Remark: the previous sentence is not completely true – the slow rotor / the middle rotor don’t actually click over when the middle / fast rotors (respectively) had completed a full circuit, but rather when they reached a designated letter. On the German Army machines, there were five rotors available (labelled with Roman numerals, I through V) and they clicked their neighbouring rotor over when they reached the letters QEVJZ (respectively). Most Enigma machines had slots for three rotors. However, the U-Boats (submarines) had slightly different machines which had slots for four rotors.

Deciphering

From looking at the route the electricity takes through the machine, it is clear that if two machines were set up in an identical manner, one machine could be used to decipher the ciphertext made by the other machine.

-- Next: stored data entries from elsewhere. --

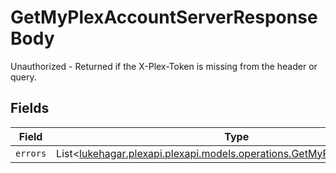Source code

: # GetMyPlexAccountServerResponseBody

Unauthorized - Returned if the X-Plex-Token is missing from the header or query.


## Fields

| Field                                                                                                                         | Type                                                                                                                          | Required                                                                                                                      | Description                                                                                                                   |
| ----------------------------------------------------------------------------------------------------------------------------- | ----------------------------------------------------------------------------------------------------------------------------- | ----------------------------------------------------------------------------------------------------------------------------- | ----------------------------------------------------------------------------------------------------------------------------- |
| `errors`                                                                                                                      | List<[lukehagar.plexapi.plexapi.models.operations.GetMyPlexAccountErrors](../../models/operations/GetMyPlexAccountErrors.md)> | :heavy_minus_sign:                                                                                                            | N/A                                                                                                                           |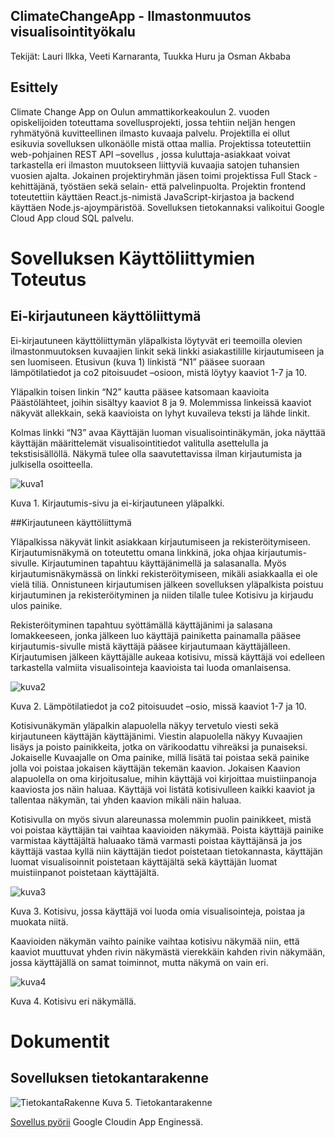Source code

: ## ClimateChangeApp - Ilmastonmuutos visualisointityökalu

Tekijät: Lauri Ilkka, Veeti Karnaranta, Tuukka Huru ja Osman Akbaba 

 

## Esittely 

Climate Change App on Oulun ammattikorkeakoulun 2. vuoden opiskelijoiden toteuttama sovellusprojekti, jossa tehtiin neljän hengen ryhmätyönä kuvitteellinen ilmasto kuvaaja palvelu. Projektilla ei ollut esikuvia sovelluksen ulkonäölle mistä ottaa mallia. Projektissa toteutettiin web-pohjainen REST API –sovellus , jossa kuluttaja-asiakkaat voivat tarkastella eri ilmaston muutokseen liittyviä kuvaajia satojen tuhansien vuosien ajalta. Jokainen projektiryhmän jäsen toimi projektissa Full Stack -kehittäjänä, työstäen sekä selain- että palvelinpuolta. Projektin frontend toteutettiin käyttäen React.js-nimistä JavaScript-kirjastoa ja backend käyttäen Node.js-ajoympäristöä. Sovelluksen tietokannaksi valikoitui Google Cloud App cloud SQL palvelu. 

 

# Sovelluksen Käyttöliittymien Toteutus 

## Ei-kirjautuneen käyttöliittymä 

Ei-kirjautuneen käyttöliittymän yläpalkista löytyvät eri teemoilla olevien ilmastonmuutoksen kuvaajien linkit sekä linkki asiakastilille kirjautumiseen ja sen luomiseen. Etusivun (kuva 1) linkistä “N1” pääsee suoraan lämpötilatiedot ja co2 pitoisuudet –osioon, mistä löytyy kaaviot 1-7 ja 10.  

Yläpalkin toisen linkin “N2” kautta pääsee katsomaan kaavioita Päästölähteet, joihin sisältyy kaaviot 8 ja 9. Molemmissa linkeissä kaaviot näkyvät allekkain, sekä kaavioista on lyhyt kuvaileva teksti ja lähde linkit. 

Kolmas linkki “N3” avaa Käyttäjän luoman visualisointinäkymän, joka näyttää käyttäjän määrittelemät visualisointitiedot valitulla asettelulla ja tekstisisällöllä. Näkymä tulee olla saavutettavissa ilman kirjautumista ja julkisella osoitteella. 

![kuva1](https://user-images.githubusercontent.com/98481894/207606482-a6933c2e-e58a-4e66-a183-98be98d9b48e.png)

Kuva 1. Kirjautumis-sivu ja ei-kirjautuneen yläpalkki. 

##Kirjautuneen käyttöliittymä 

Yläpalkissa näkyvät linkit asiakkaan kirjautumiseen ja rekisteröitymiseen. Kirjautumisnäkymä on toteutettu omana linkkinä, joka ohjaa kirjautumis-sivulle. Kirjautuminen tapahtuu käyttäjänimellä ja salasanalla. Myös kirjautumisnäkymässä on linkki rekisteröitymiseen, mikäli asiakkaalla ei ole vielä tiliä. Onnistuneen kirjautumisen jälkeen sovelluksen yläpalkista poistuu kirjautuminen ja rekisteröityminen ja niiden tilalle tulee Kotisivu ja kirjaudu ulos painike. 

Rekisteröityminen tapahtuu syöttämällä käyttäjänimi ja salasana lomakkeeseen, jonka jälkeen luo käyttäjä painiketta painamalla pääsee kirjautumis-sivulle mistä käyttäjä pääsee kirjautumaan käyttäjälleen. Kirjautumisen jälkeen käyttäjälle aukeaa kotisivu, missä käyttäjä voi edelleen tarkastella valmiita visualisointeja kaavioista tai luoda omanlaisensa. 

![kuva2](https://user-images.githubusercontent.com/98481894/207606541-bf06facd-b58e-4812-8fbd-248670b50404.png)

Kuva 2. Lämpötilatiedot ja co2 pitoisuudet –osio, missä kaaviot 1-7 ja 10. 

Kotisivunäkymän yläpalkin alapuolella näkyy tervetulo viesti sekä kirjautuneen käyttäjän käyttäjänimi. Viestin alapuolella näkyy Kuvaajien lisäys ja poisto painikkeita, jotka on värikoodattu vihreäksi ja punaiseksi. Jokaiselle Kuvaajalle on Oma painike, millä lisätä tai poistaa sekä painike jolla voi poistaa jokaisen käyttäjän tekemän kaavion. Jokaisen Kaavion alapuolella on oma kirjoitusalue, mihin käyttäjä voi kirjoittaa muistiinpanoja kaaviosta jos näin haluaa. Käyttäjä voi listätä kotisivulleen kaikki kaaviot ja tallentaa näkymän, tai yhden kaavion mikäli näin haluaa. 

Kotisivulla on myös sivun alareunassa molemmin puolin painikkeet, mistä voi poistaa käyttäjän tai vaihtaa kaavioiden näkymää. Poista käyttäjä painike varmistaa käyttäjältä haluaako tämä varmasti poistaa käyttäjänsä ja jos käyttäjä vastaa kyllä niin käyttäjän tiedot poistetaan tietokannasta, käyttäjän luomat visualisoinnit poistetaan käyttäjältä sekä käyttäjän luomat muistiinpanot poistetaan käyttäjältä. 

![kuva3](https://user-images.githubusercontent.com/98481894/207606590-56d83f8a-67e5-4ffe-b9eb-9601f993dcea.png)

Kuva 3. Kotisivu, jossa käyttäjä voi luoda omia visualisointeja, poistaa ja muokata niitä. 

Kaavioiden näkymän vaihto painike vaihtaa kotisivu näkymää niin, että kaaviot muuttuvat yhden rivin näkymästä vierekkäin kahden rivin näkymään, jossa käyttäjällä on samat toiminnot, mutta näkymä on vain eri. 

![kuva4](https://user-images.githubusercontent.com/98481894/207606619-72d1e810-df7e-4a86-982d-22d2a20c4855.png)

Kuva 4. Kotisivu eri näkymällä. 

# Dokumentit
## Sovelluksen tietokantarakenne
![TietokantaRakenne](https://user-images.githubusercontent.com/97599254/207616167-e437bb5e-0767-402f-8071-e81a1dcacb54.jpg)
Kuva 5. Tietokantarakenne

[Sovellus pyörii](https://climatechangeapp-370911.ew.r.appspot.com/) Google Cloudin App Enginessä.
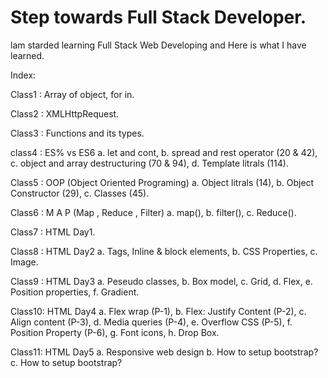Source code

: # Step towards Full Stack Developer.
lam starded learning Full Stack Web Developing and Here is what I have learned.

Index:

Class1 : Array of object, for in.

Class2 : XMLHttpRequest.

Class3 : Functions and its types.

class4 : ES% vs ES6
          a. let and cont, 
          b. spread and rest operator (20 & 42), 
          c. object and array destructuring (70 & 94), 
          d. Template litrals (114).

Class5 : OOP (Object Oriented Programing)
          a. Object litrals (14),
          b. Object Constructor (29),
          c. Classes (45).

Class6 : M A P (Map , Reduce , Filter)
          a. map(),
          b. filter(),
          c. Reduce().
          
Class7 : HTML Day1.

Class8 : HTML Day2
         a. Tags, Inline & block elements,
         b. CSS Properties,
         c. Image.

Class9 : HTML Day3
         a. Peseudo classes,
         b. Box model,
         c. Grid,
         d. Flex,
         e. Position properties,
         f. Gradient.

Class10: HTML Day4
         a. Flex wrap (P-1),
         b. Flex: Justify Content (P-2),
         c. Align content (P-3),
         d. Media queries (P-4),
         e. Overflow CSS (P-5),
         f. Position Property (P-6),
         g. Font icons,
         h. Drop Box.
        
Class11: HTML Day5
         a. Responsive web design
         b. How to setup bootstrap?
         c. How to setup bootstrap?
 
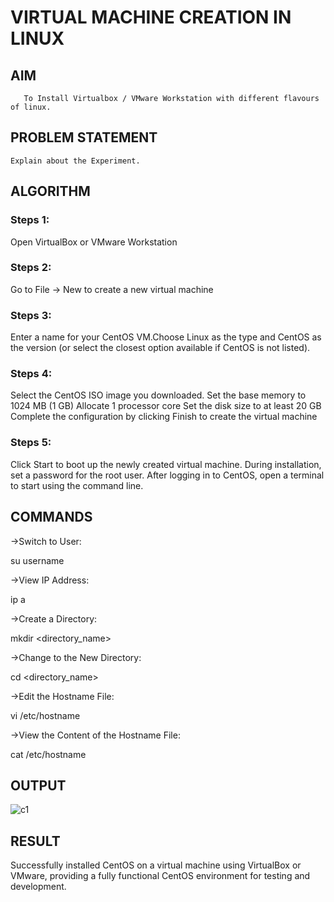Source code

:  # VIRTUAL MACHINE CREATION IN LINUX
  ## AIM
       To Install Virtualbox / VMware Workstation with different flavours of linux.
## PROBLEM STATEMENT
    Explain about the Experiment.

## ALGORITHM
 ### Steps 1:
 Open VirtualBox or VMware Workstation
 ### Steps 2:
 Go to File -> New to create a new virtual machine
 ### Steps 3:
 Enter a name for your CentOS VM.Choose Linux as the type and CentOS as the version (or select the closest option available if CentOS is not listed).
 ### Steps 4:
 Select the CentOS ISO image you downloaded. Set the base memory to 1024 MB (1 GB) Allocate 1 processor core Set the disk size to at least 20 GB Complete the configuration by clicking Finish to create the virtual machine
 ### Steps 5:
 Click Start to boot up the newly created virtual machine. During installation, set a password for the root user. After logging in to CentOS, open a terminal to start using the command line.
## COMMANDS
->Switch to User:

su username

->View IP Address:

ip a

->Create a Directory:

mkdir <directory_name>

->Change to the New Directory:

cd <directory_name>

->Edit the Hostname File:

vi /etc/hostname

->View the Content of the Hostname File:

cat /etc/hostname

## OUTPUT
![c1](https://github.com/user-attachments/assets/525dc57a-69e5-477c-8c00-a05d31c79fb0)


## RESULT
 Successfully installed CentOS on a virtual machine using VirtualBox or VMware, providing a fully functional CentOS environment for testing and development.

  


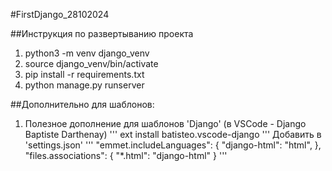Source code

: #FirstDjango_28102024

##Инструкция по развертыванию проекта
1. python3 -m venv django_venv
2. source django_venv/bin/activate
3. pip install -r requirements.txt
4. python manage.py runserver

##Дополнительно для шаблонов:
1. Полезное дополнение для шаблонов 'Django' (в VSCode - Django Baptiste Darthenay)
'''
ext install batisteo.vscode-django
'''
Добавить в 'settings.json'
'''
"emmet.includeLanguages": {
    "django-html": "html",
},
"files.associations": {
    "*.html": "django-html"
}
'''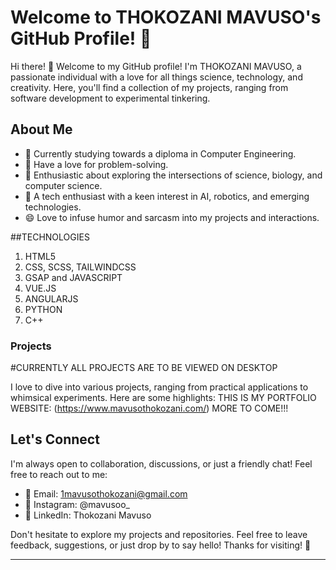 
# Welcome to THOKOZANI MAVUSO's GitHub Profile! 🎉

Hi there! 👋 Welcome to my GitHub profile! I'm THOKOZANI MAVUSO, a passionate individual with a love for all things science, technology, and creativity. Here, you'll find a collection of my projects, ranging from software development to experimental tinkering. 

## About Me

- 🌱 Currently studying towards a diploma in Computer Engineering.
- 🧠 Have a love for problem-solving.
- 🚀 Enthusiastic about exploring the intersections of science, biology, and computer science.
- 🤖 A tech enthusiast with a keen interest in AI, robotics, and emerging technologies.
- 😄 Love to infuse humor and sarcasm into my projects and interactions.

##TECHNOLOGIES
1. HTML5
2. CSS, SCSS, TAILWINDCSS
3. GSAP and JAVASCRIPT
4. VUE.JS
5. ANGULARJS
6. PYTHON
7. C++

### Projects

#CURRENTLY ALL PROJECTS ARE TO BE VIEWED ON DESKTOP

I love to dive into various projects, ranging from practical applications to whimsical experiments. Here are some highlights:
THIS IS MY PORTFOLIO WEBSITE: (https://www.mavusothokozani.com/)
MORE TO COME!!!

## Let's Connect

I'm always open to collaboration, discussions, or just a friendly chat! Feel free to reach out to me:

- 📧 Email: 1mavusothokozani@gmail.com
- 💬 Instagram: @mavusoo_
- 🔗 LinkedIn: Thokozani Mavuso

Don't hesitate to explore my projects and repositories. Feel free to leave feedback, suggestions, or just drop by to say hello! Thanks for visiting! 🚀

---
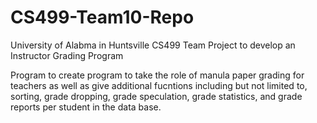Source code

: # CS499-Team10-Repo
University of Alabma in Huntsville CS499 Team Project to develop an Instructor Grading Program

Program to create program to take the role of manula paper grading for teachers as well as give additional fucntions including
but not limited to, sorting, grade dropping, grade speculation, grade statistics, and grade reports per student in the data base.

To see this, note that if instead of following the wires from the typed (plaintext) character to the lampboard (ciphertext character), you follow the wires from the ciphertext character, you would end up at the original plaintext character on the lampboard – you would essentially be following the wires “backwards”. This is a good thing, as it means there’s no need for separate machines to decode the messages: the same machine can act as both the encoder and the decoder.

That same line of thought also shows that an Enigma machine can never encipher a letter to itself, only to a different letter.

One might think this wouldn’t lead to any security issues (there are, after all, 25 other letters to choose from). However, someone once sent a test message which consisted of typing the same letter out multiple times. A British operator noticed that there was exactly one letter missing from the encryption, and hence guessed the entire plaintext. That guess was enough for her to work out the settings for the day, and read other, genuine, messages sent that day!

This inability for the machine to encrypt a letter to itself also enabled mathematicians at Bletchley Park to rule out huge swathes of potential keys each day, making the search for the daily keys more manageable. That is, although it didn’t at first seem too bad, this was a massive security hole in the machine, and one that was exploited by the Allies.